RUU Ketenagakerjaan Ditarget Selesai Oktober 2026, Fokus Lindungi Pekerja Informal
Nasabahpintar.com - Pemerintah bersama Dewan Perwakilan Rakyat (DPR) memacu penyelesaian Rancangan Undang-Undang (RUU) Ketenagakerjaan baru yang ditargetkan sah pada akhir Oktober 2026. Regulasi ini dirancang guna memperluas jaminan sosial dan perlindungan hukum bagi para pekerja di Indonesia, terutama sektor informal.
Menteri Ketenagakerjaan (Menaker) Yassierli menjelaskan bahwa penyusunan draf aturan baru ini terus dimatangkan demi menjawab berbagai tantangan berat di sektor ketenagakerjaan nasional.
"Dunia ketenagakerjaan tantangannya tidak mudah. Saat ini kami beserta DPR sedang menyelesaikan RUU perlindungan ketenagakerjaan yang baru. Targetnya selesai akhir Oktober 2026," ujar Yassierli dalam acara Kick-Off Bulan Dana Pensiun 2026 di Jakarta, Minggu (6/9/2026).
Langkah percepatan ini berlatar belakang tingginya proporsi pekerja informal yang mendominasi pasar kerja domestik. Dari total 155 juta angkatan kerja nasional, sekitar 60 persen di antaranya menggantungkan hidup di sektor informal tanpa ditopang skema perlindungan hari tua maupun jaminan sosial yang memadai.
Melalui pembentukan payung hukum ini, Kemnaker berkomitmen menjamin kesetaraan hak perlindungan bagi seluruh angkatan kerja tanpa terkecuali.
"Ini semoga bisa terwujud dan insyaallah akan menjadi legacy baru terkait perlindungan ketenagakerjaan di Indonesia. Selain undang-undang, kami di Kemnaker juga ingin meningkatkan kepesertaan perlindungan sosial," imbuhnya.

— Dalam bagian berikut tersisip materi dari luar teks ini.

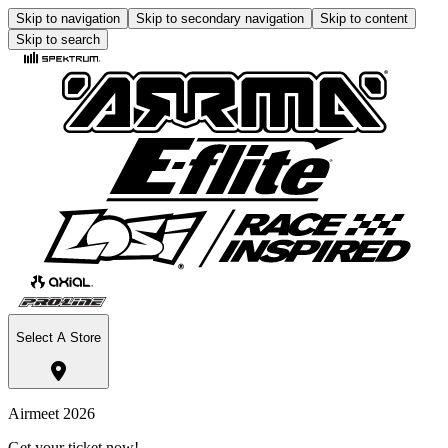
Skip to navigation
Skip to secondary navigation
Skip to content
Skip to search
Select A Store
Airmeet 2026
Get your ticket now!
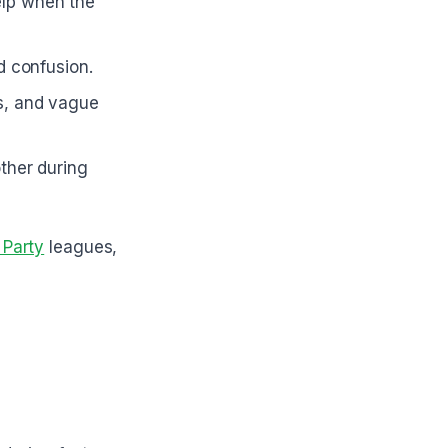
elp when the
id confusion.
ns, and vague
ther during
 Party
leagues,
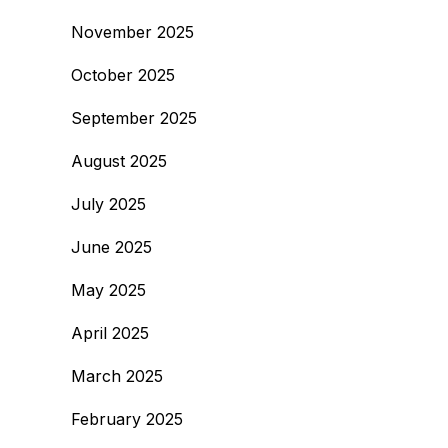
November 2025
October 2025
September 2025
August 2025
July 2025
June 2025
May 2025
April 2025
March 2025
February 2025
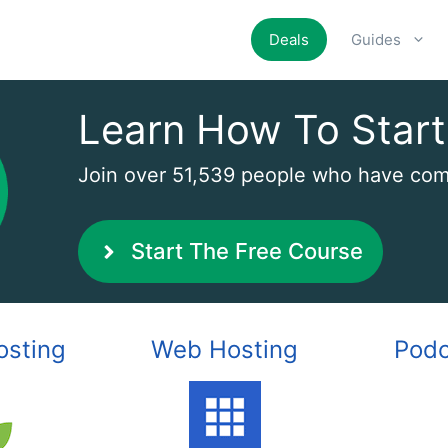
Deals
Guides
Learn How To Start
Join over 51,539 people who have comp
Start The Free Course
osting
Web Hosting
Podc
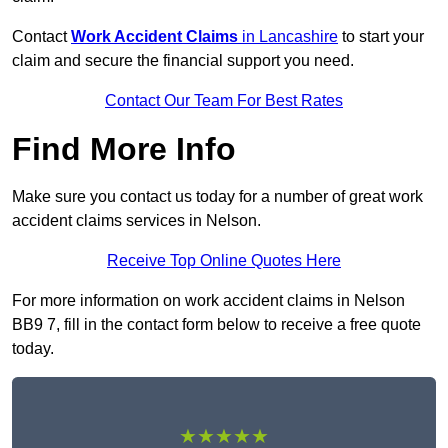
Contact
Work Accident Claims
in Lancashire
to start your
claim and secure the financial support you need.
Contact Our Team For Best Rates
Find More Info
Make sure you contact us today for a number of great work
accident claims services in Nelson.
Receive Top Online Quotes Here
For more information on work accident claims in Nelson
BB9 7, fill in the contact form below to receive a free quote
today.
★★★★★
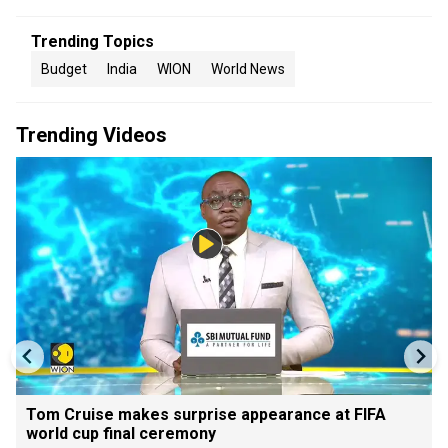
Trending Topics
Budget
India
WION
World News
Trending Videos
Tom Cruise makes surprise appearance at FIFA
world cup final ceremony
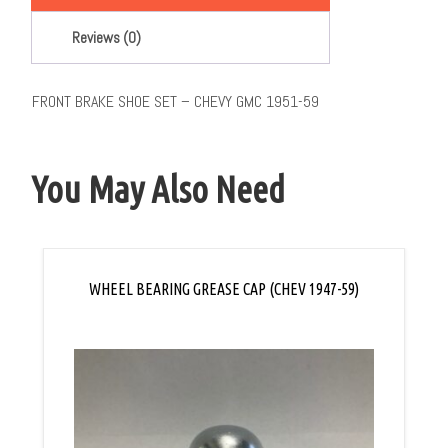
Reviews (0)
FRONT BRAKE SHOE SET – CHEVY GMC 1951-59
You May Also Need
WHEEL BEARING GREASE CAP (CHEV 1947-59)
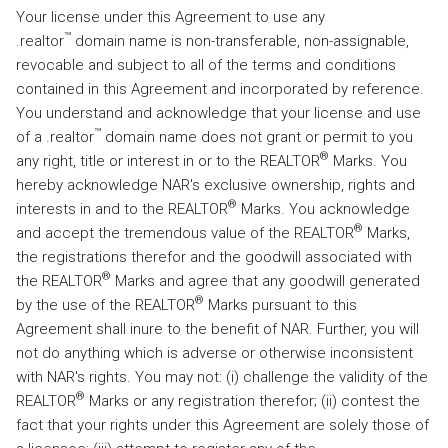
Your license under this Agreement to use any
™
.realtor
domain name is non-transferable, non-assignable,
revocable and subject to all of the terms and conditions
contained in this Agreement and incorporated by reference.
You understand and acknowledge that your license and use
™
of a .realtor
domain name does not grant or permit to you
®
any right, title or interest in or to the REALTOR
Marks. You
hereby acknowledge NAR's exclusive ownership, rights and
®
interests in and to the REALTOR
Marks. You acknowledge
®
and accept the tremendous value of the REALTOR
Marks,
the registrations therefor and the goodwill associated with
®
the REALTOR
Marks and agree that any goodwill generated
®
by the use of the REALTOR
Marks pursuant to this
Agreement shall inure to the benefit of NAR. Further, you will
not do anything which is adverse or otherwise inconsistent
with NAR's rights. You may not: (i) challenge the validity of the
®
REALTOR
Marks or any registration therefor; (ii) contest the
fact that your rights under this Agreement are solely those of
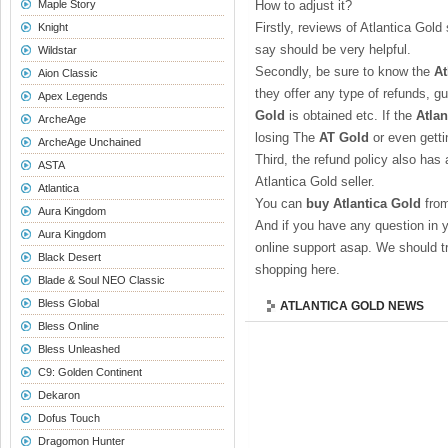
Maple Story
How to adjust it?
Firstly, reviews of Atlantica Gol
Knight
say should be very helpful.
Wildstar
Secondly, be sure to know the
At
Aion Classic
they offer any type of refunds, g
Apex Legends
Gold
is obtained etc. If the
Atlan
ArcheAge
losing The
AT Gold
or even gett
ArcheAge Unchained
Third, the refund policy also has 
ASTA
Atlantica Gold seller.
Atlantica
You can
buy Atlantica Gold
from
Aura Kingdom
And if you have any question in 
Aura Kingdom
online support asap. We should tr
Black Desert
shopping here.
Blade & Soul NEO Classic
Bless Global
ATLANTICA GOLD NEWS
Bless Online
Bless Unleashed
C9: Golden Continent
Dekaron
Dofus Touch
Dragomon Hunter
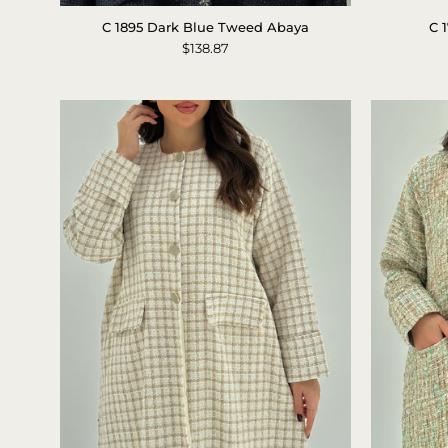
Black
C 1895 Dark Blue Tweed Abaya
C 
Tweed
$138.87
Abaya
Detail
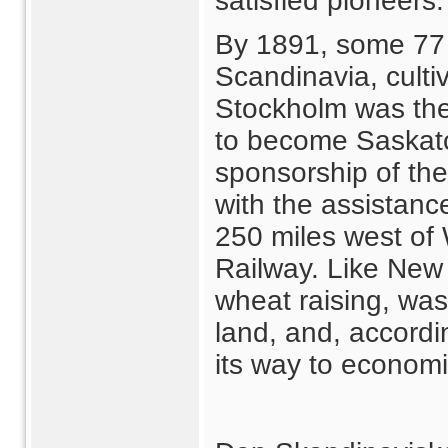
satisfied pioneers.
By 1891, some 77 f
Scandinavia, culti
Stockholm was the
to become Saskat
sponsorship of th
with the assistanc
250 miles west of
Railway. Like New 
wheat raising, was
land, and, accord
its way to econom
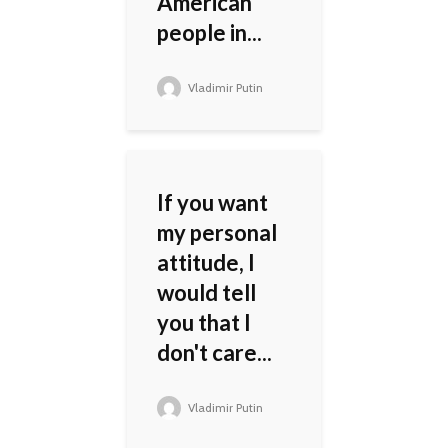
American
people in...
Vladimir Putin
If you want
my personal
attitude, I
would tell
you that I
don't care...
Vladimir Putin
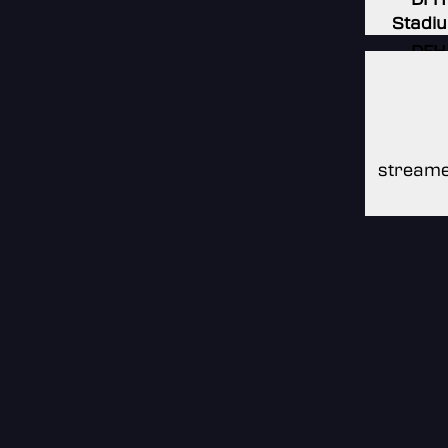
Stadi
DFH
Stadi
DFH
Stadi
streame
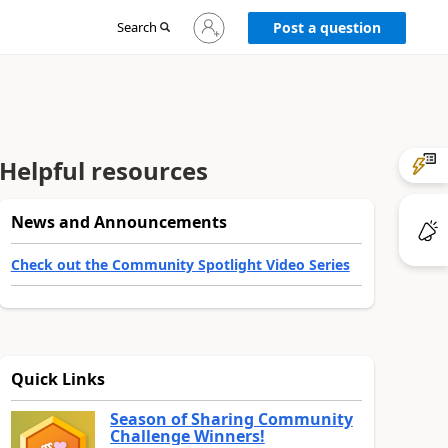
Sign
Search
Post a question
in
to
your
account
Helpful resources
News and Announcements
Check out the Community Spotlight Video Series
Quick Links
Season of Sharing Community
Challenge Winners!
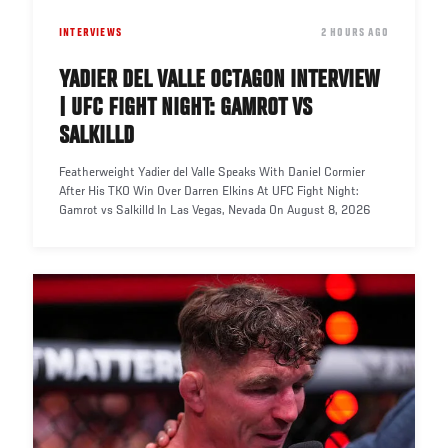
INTERVIEWS
DATE
2 HOURS AGO
YADIER DEL VALLE OCTAGON INTERVIEW
| UFC FIGHT NIGHT: GAMROT VS
SALKILLD
Featherweight Yadier del Valle Speaks With Daniel Cormier
After His TKO Win Over Darren Elkins At UFC Fight Night:
Gamrot vs Salkilld In Las Vegas, Nevada On August 8, 2026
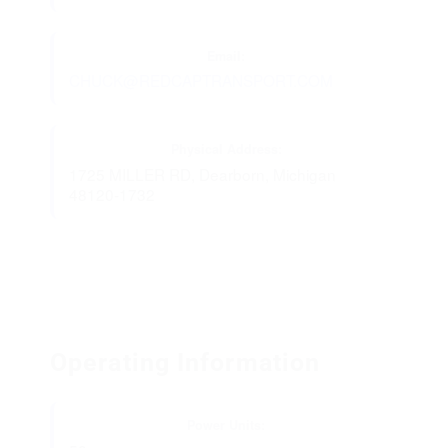
Email:
CHUCK@REDCAPTRANSPORT.COM
Physical Address:
1725 MILLER RD, Dearborn, Michigan
48120-1732
Operating Information
Power Units:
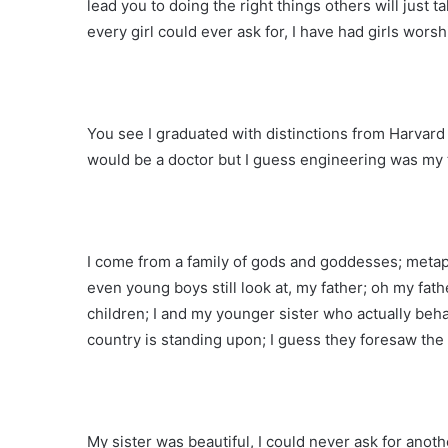
lead you to doing the right things others will just ta
every girl could ever ask for, I have had girls worsh
You see I graduated with distinctions from Harvard 
would be a doctor but I guess engineering was my 
I come from a family of gods and goddesses; metap
even young boys still look at, my father; oh my fat
children; I and my younger sister who actually beha
country is standing upon; I guess they foresaw the 
My sister was beautiful, I could never ask for anot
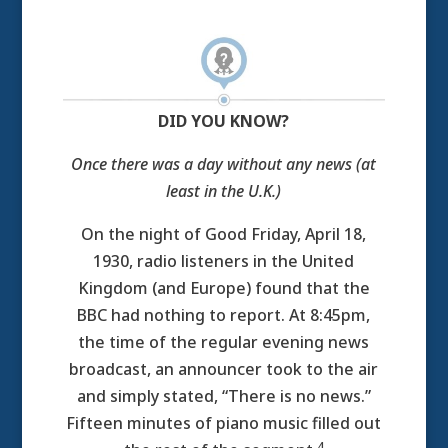
DID YOU KNOW?
Once there was a day without any news (at
least in the U.K.)
On the night of Good Friday, April 18,
1930, radio listeners in the United
Kingdom (and Europe) found that the
BBC had nothing to report. At 8:45pm,
the time of the regular evening news
broadcast, an announcer took to the air
and simply stated, “There is no news.”
Fifteen minutes of piano music filled out
4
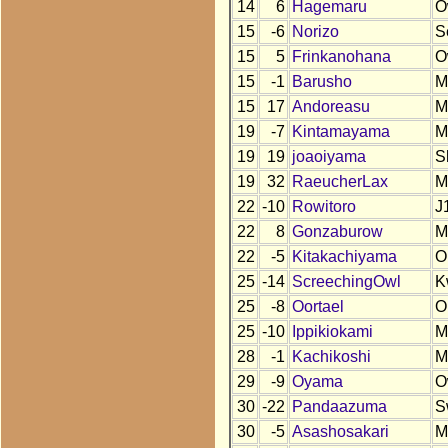
14
6
Hagemaru
O
15
-6
Norizo
S
15
5
Frinkanohana
O
15
-1
Barusho
M
15
17
Andoreasu
M
19
-7
Kintamayama
M
19
19
joaoiyama
S
19
32
RaeucherLax
M
22
-10
Rowitoro
J
22
8
Gonzaburow
M
22
-5
Kitakachiyama
O
25
-14
ScreechingOwl
K
25
-8
Oortael
O
25
-10
Ippikiokami
M
28
-1
Kachikoshi
M
29
-9
Oyama
O
30
-22
Pandaazuma
S
30
-5
Asashosakari
M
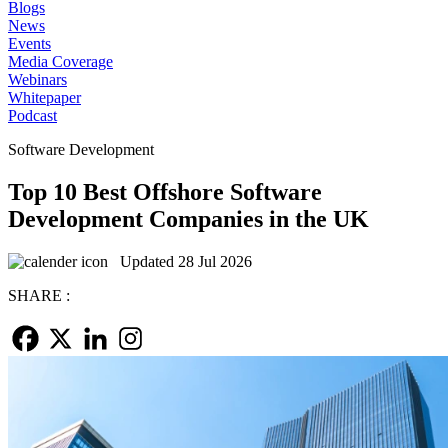
Blogs
News
Events
Media Coverage
Webinars
Whitepaper
Podcast
Software Development
Top 10 Best Offshore Software
Development Companies in the UK
Updated 28 Jul 2026
SHARE :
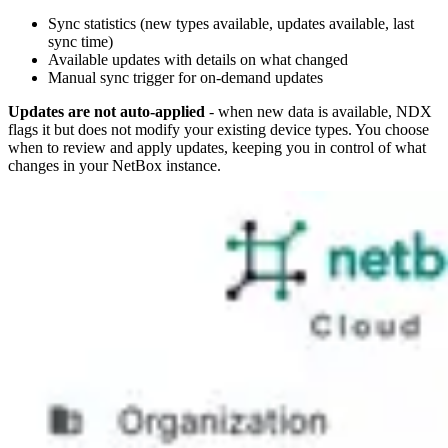
Sync statistics (new types available, updates available, last
sync time)
Available updates with details on what changed
Manual sync trigger for on-demand updates
Updates are not auto-applied
- when new data is available, NDX
flags it but does not modify your existing device types. You choose
when to review and apply updates, keeping you in control of what
changes in your NetBox instance.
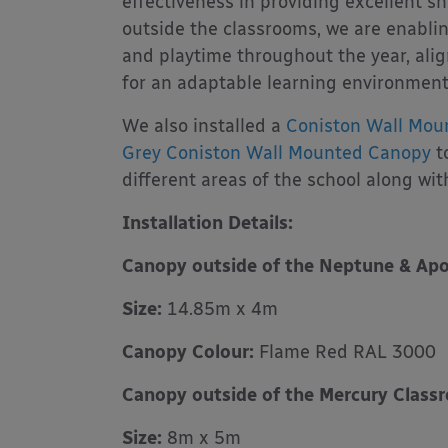
effectiveness in providing excellent s
outside the classrooms, we are enabli
and playtime throughout the year, alig
for an adaptable learning environment
We also installed a
Coniston Wall Mou
Grey Coniston Wall Mounted Canopy
t
different areas of the school along wi
Installation Details:
Canopy outside of the Neptune & Apo
Size:
14.85m x 4m
Canopy Colour:
Flame Red RAL 3000
Canopy outside of the Mercury Class
Size:
8m x 5m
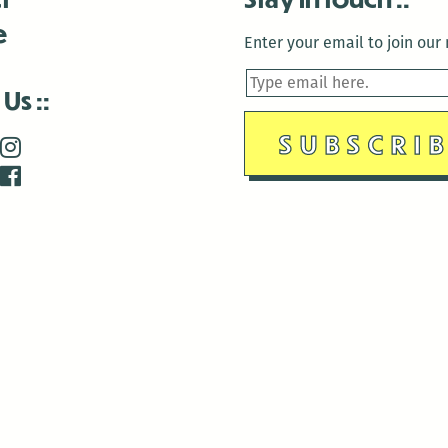
e
Enter your email to join our m
 Us
is closed December 22nd, 2025-January 2nd, 2026.
is closed December 22nd, 2025-January 2nd, 2026.
and Antenna:3718 are closed to the public for:
tin Luther King Day
di Gras break (The Thursday before Fat Tuesday to Ash Wedne
 1st: International Workers Day/May Day
morial Day
e 19th: Juneteenth
bor Day
 13th: Indigenous Peoples Day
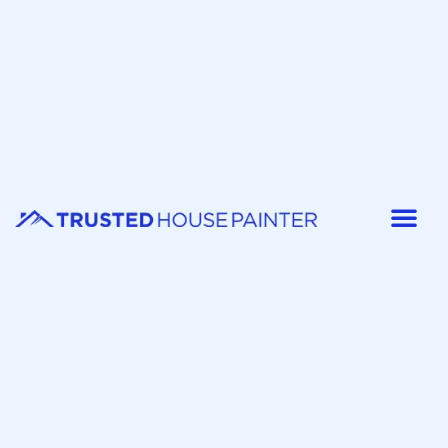
Painter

Di sisi lain, reformasi regulasi ketenagakerjaan ini menjadi langkah antisipasi krusial menghadapi masa transisi menuju fenomena penuaan populasi (aging population). Meskipun Indonesia saat ini menikmati bonus demografi, jumlah penduduk usia produktif diperkirakan akan menyusut dalam kurun waktu mendatang.
"Bapak dan Ibu mungkin tahu ada 155 juta angkatan kerja Indonesia. Sekarang kita ada bonus demografi, tetapi tidak berapa lama lagi kita akan menuju aging population. Semakin banyak orang berada di luar usia kerja," jelas Yassierli.
Guna mencegah ketergantungan lansia pada kelompok usia produktif, Menaker mendorong penguatan program dana pensiun agar pekerja tetap mandiri secara finansial di masa purnatugas.
"Tentu kita menginginkan mereka bisa tetap berkarya dan tidak tergantung pada pekerja yang produktif. Menjaga kehidupan pascabekerja adalah program bersama yang perlu kita wujudkan lewat kolaborasi," tuturnya.
Menaker menegaskan bahwa jaminan purnatugas serta perlindungan sosial pada dasarnya merupakan hak mendasar bagi seluruh warga negara.
"Ini menjadi concern kita bersama, bagaimana pekerja informal juga tetap mendapatkan perlindungan sosial. Karena itu adalah hak setiap warga negara," pungkas Yassierli.